Task prompt
Strip out the pictures and output each remaining line of the data word for word.

Information shown
*-*-*

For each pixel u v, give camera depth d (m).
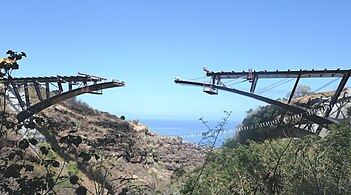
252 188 6.70
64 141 3.79
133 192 4.58
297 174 5.95
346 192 5.56
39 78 38.72
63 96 38.97
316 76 28.31
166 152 62.22
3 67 3.67
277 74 30.05
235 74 32.44
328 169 5.91
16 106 37.91
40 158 3.57
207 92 33.66
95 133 54.69
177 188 7.48
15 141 3.56
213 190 6.94
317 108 23.39
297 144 6.81
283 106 28.20
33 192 3.34
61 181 3.75
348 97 28.69
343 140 6.29
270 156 6.95
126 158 52.62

*-*-*

Solution for this problem
For each pixel u v, give camera depth d (m).
252 188 6.70
64 141 3.79
133 192 4.58
297 174 5.95
346 192 5.56
39 78 38.72
63 96 38.97
316 76 28.31
166 152 62.22
3 67 3.67
277 74 30.05
235 74 32.44
328 169 5.91
16 106 37.91
40 158 3.57
207 92 33.66
95 133 54.69
177 188 7.48
15 141 3.56
213 190 6.94
317 108 23.39
297 144 6.81
283 106 28.20
33 192 3.34
61 181 3.75
348 97 28.69
343 140 6.29
270 156 6.95
126 158 52.62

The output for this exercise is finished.